Perhaps his explanation of the most prominent cause of action–battery–will make its usefulness understandable:
The clinician is liable for battery, if: (1) he or she “acts intending to cause a harmful or offensive contact with the person” and (2) “a harmful [or offensive] contact with person [the body] of the other directly or indirectly results.” Intent is shown if the clinician desired ‘to cause consequences of his act as well as the situation in which the [clinician] merely believes the consequences are substantially certain to result from it.’ ” (Citations omitted.) The clinician may act “without any consent whatsoever,” or he may act “outside the scope of the patient’s consent.” Battery can be found without regard to whether the motives are “good” or the results are “good.”
For several reasons, sizable judgments and settlements have been won against medical providers by using the battery cause of action:
First, [plaintiff] does not need to establish a standard of care. Consequently, she does not need to retain any expert witnesses. Second, while the plaintiff likely will be able to prove damages she does not need to establish any. She can recover nominal and punitive damages without showing any compensatory damages. Third, she need not navigate tort reform procedural hurdles such as damages caps and pre-filing review. Fourth, the prospect of damages sends a very powerful signal, because a judgment or settlement may not be covered by insurance. (Citations omitted.)
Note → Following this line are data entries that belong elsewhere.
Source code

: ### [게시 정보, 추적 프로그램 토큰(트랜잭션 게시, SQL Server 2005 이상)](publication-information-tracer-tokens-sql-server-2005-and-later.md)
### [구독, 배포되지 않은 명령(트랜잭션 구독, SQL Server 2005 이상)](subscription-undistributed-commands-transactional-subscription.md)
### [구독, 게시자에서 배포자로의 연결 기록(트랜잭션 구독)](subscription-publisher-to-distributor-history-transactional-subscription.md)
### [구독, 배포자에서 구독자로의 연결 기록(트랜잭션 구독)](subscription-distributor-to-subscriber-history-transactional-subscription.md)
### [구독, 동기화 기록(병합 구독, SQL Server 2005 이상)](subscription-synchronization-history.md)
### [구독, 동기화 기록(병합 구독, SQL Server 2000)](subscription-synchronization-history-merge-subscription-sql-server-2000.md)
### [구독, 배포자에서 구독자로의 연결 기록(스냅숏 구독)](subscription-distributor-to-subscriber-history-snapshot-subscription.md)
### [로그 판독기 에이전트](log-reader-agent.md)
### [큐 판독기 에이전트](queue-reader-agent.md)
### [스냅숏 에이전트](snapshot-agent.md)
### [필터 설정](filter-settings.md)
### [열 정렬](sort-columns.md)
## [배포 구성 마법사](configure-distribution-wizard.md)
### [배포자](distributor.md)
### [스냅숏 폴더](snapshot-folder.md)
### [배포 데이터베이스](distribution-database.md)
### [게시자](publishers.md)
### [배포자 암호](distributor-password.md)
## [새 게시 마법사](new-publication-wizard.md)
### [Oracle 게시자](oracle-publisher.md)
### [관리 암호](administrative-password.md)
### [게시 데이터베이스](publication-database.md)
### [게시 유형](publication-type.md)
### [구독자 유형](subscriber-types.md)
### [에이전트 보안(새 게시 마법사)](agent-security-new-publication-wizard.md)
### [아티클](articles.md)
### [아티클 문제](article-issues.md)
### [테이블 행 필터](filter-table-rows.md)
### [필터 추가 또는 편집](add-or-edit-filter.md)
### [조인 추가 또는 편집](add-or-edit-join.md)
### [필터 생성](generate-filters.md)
In contrast, the “informed consent” cause of action rests, not on a lack of consent (that could have been given), but on the failure of the physician to provide sufficient information to the patient or surrogate so that the consent is informed, a violation of the physician’s duty to the patient. This lack of information is not always deliberate. “More commonly, the clinician’s failure to obtain informed consent is inadvertent.” However, what caused the lack of “informed consent” does not have to be proved. All that is required is to show that “informed consent” was not present when the decision was made.
In Part 5 of this series, I will complete my review of Professor Pope’s analysis of why clinicians perceive that not following a patient’s preferences about end-of-life care carries little risk for them by explaining other causes of action, in addition to those situations where there may be criminal liability for physicians.
The premise that the physician, in these cases, is extending patients’ life rather than inflicting unwanted suffering by prolonging their dying process is false. This causes harm that is avoidable. That clearly seems unjustifiable and inhumane.